1. M. Alexander claims that the main explanation of why so many people are sent to jail in the U.S. today is deeply wrong. Explain her argument by referring to the various examples she mentions to backup her point. (see p. 1-2)

In the reading “The New Jim Crow”, M. Alexander expresses the mainstream view on mass incarceration is incorrect. In the reading she expresses that many people believes that the war on drugs is in response to the rise of crack cocaine. She indicates that many people also believes that the crack cocaine crisis was mainly in black neighborhoods and the black and brown people are the ones selling it as well. She combats this by stating ” President Ronald Reagan officially announced the current drug war in 1982, before crack became an issue in the media or a crisis in poor black neighborhoods. A few years after the drug war was declared, crack began to spread rapidly in the poor black neighborhoods of Los Angeles and later emerged in cities across the country.” This shows how can a “war” be created if there is nothing to war against. In the reading she expresses that during the time President Reagan announced this war on dugs, drug usage was declining. So the question is what would cause him to announce a war on something that is not there or rather a problem at the time? Then a few years later a crack crisis explodes in black neighborhoods.

M. Alexander then expresses how people of all colors uses drugs. But apparently it was seen as a crisis only in black and brown neighborhoods. In the reading, she shines light on the media for helping to push this idea of war on drugs in black and brown neighborhoods. M. Alexander talks about how President Reagan used the media to display things such as black crack dealers, black crack whores and black crack babies to push this idea that it was a huge crisis in the black neighborhoods. Further-less to say, laws and policies was then created to crackdown on the drugs. So now that people have an image in their minds that the crack crisis was so abundant in minority communities mostly minority people was being arrested. People were being arrested for selling and using. This is how the mass incarceration began to happen.

2. Why is it that racial disparities in the rates of incarceration “cannot be explained by rates of drug crimes”?

M. Alexander states in the reading “most people assume the War on Drugs was launched in response to the crisis caused by crack cocaine in inner-city neighborhoods. This view holds that the racial disparities in drug convictions and sentences, as well as the rapid explosion of the prison population, reflect nothing more than the government’s zealous—but benign—efforts to address rampant drug crime in poor, minority neighborhoods.” Do to this assumption that the war on drugs was launched to address the crack cocaine crisis in inner-city neighborhoods does not show the rate of drug crimes as a whole.
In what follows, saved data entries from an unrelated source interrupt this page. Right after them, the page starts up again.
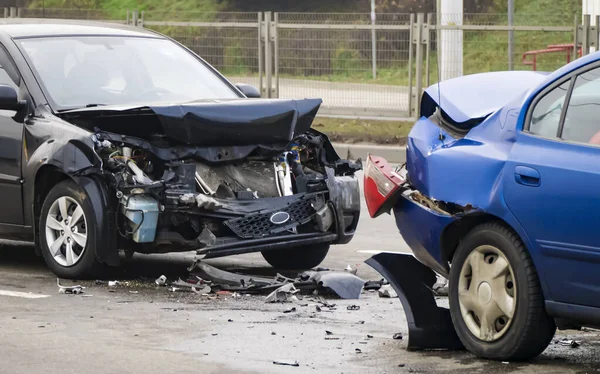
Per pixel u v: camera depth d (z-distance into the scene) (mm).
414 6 74625
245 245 15188
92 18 58250
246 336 12109
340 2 77500
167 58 17781
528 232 10641
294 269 17109
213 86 17641
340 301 14398
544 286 10586
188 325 12664
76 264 15398
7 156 16203
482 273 11125
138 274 16234
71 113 15508
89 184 15164
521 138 11062
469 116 11844
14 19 18625
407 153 12250
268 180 16188
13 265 16969
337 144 36375
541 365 10859
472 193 11203
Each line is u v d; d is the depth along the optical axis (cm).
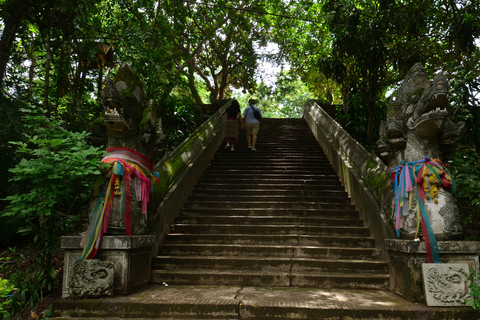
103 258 377
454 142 399
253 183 768
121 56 758
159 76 845
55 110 730
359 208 607
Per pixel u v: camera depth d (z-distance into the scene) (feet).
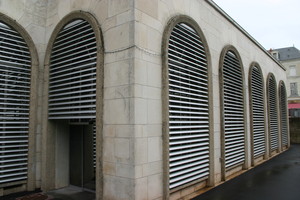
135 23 15.79
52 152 21.25
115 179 15.74
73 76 19.74
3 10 20.33
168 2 19.19
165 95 17.44
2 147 19.33
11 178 19.92
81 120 21.38
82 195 19.86
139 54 15.84
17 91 20.68
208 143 22.94
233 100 29.68
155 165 16.46
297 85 113.91
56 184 21.35
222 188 22.43
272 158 40.91
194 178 20.54
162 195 16.87
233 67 30.42
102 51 17.28
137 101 15.40
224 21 28.78
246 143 31.55
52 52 21.75
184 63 20.49
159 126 17.12
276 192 21.36
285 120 56.39
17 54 20.86
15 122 20.13
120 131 15.71
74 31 19.92
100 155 16.63
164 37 18.04
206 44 23.67
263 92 40.65
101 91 16.96
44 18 23.11
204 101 22.79
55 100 20.71
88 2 19.20
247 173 29.01
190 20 21.30
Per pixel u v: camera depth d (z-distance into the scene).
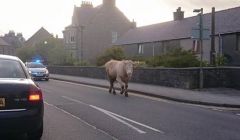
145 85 25.20
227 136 9.87
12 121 7.96
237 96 18.95
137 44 53.12
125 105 15.74
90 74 36.12
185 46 43.78
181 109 14.92
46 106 15.30
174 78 23.52
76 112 13.66
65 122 11.66
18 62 9.39
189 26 45.75
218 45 38.69
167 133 10.14
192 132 10.33
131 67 19.48
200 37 20.83
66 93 20.94
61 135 9.75
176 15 51.28
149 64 30.36
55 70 45.62
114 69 20.56
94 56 65.00
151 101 17.53
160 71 25.05
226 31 37.81
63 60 57.38
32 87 8.39
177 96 18.67
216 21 41.81
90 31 65.19
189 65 26.70
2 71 8.86
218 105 16.34
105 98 18.47
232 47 37.31
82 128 10.71
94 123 11.48
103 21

The focus was directed to the black and brown communities opposed to all communities. People were being arrested not for only selling drugs but for also using or rather have small possessions of drugs. At this point people are being arrested for non-violent drug crimes.

3. How do you understand the phrase: “the American penal system has emerged as a system of social control unparalleled in world history.”?

My understanding of the above phrase is the American penal system uses punishment as a form to control human behavior and to display what social norms should look like. In the the reading M. Alexander talks about how punishment is no where close to actual crime patterns. In the reading she states “between 1960 and 1990, for example, official crime rates in Finland, Germany, and the United States were close to identical. Yet the U.S. incarceration rate quadrupled, the Finnish rate fell by 60 percent, and the German rate was stable in that period.” This shows how different the American Penal system handles crimes so differently than other countries with similar crime rate.

2 thoughts on “Rached Willis discussion BD 2.1

  1. Hi Rached! I find your point about the ability to manufacture a war very interesting. The evidence certainly points to Reagan having ulterior motives while pushing this War on Drugs, and it does seem that he almost built his opponent using his resources. I also think your point about the use of the media to influence the police and courts to arrest/convict higher rates of POC is very insightful. I had not really thought about it like that.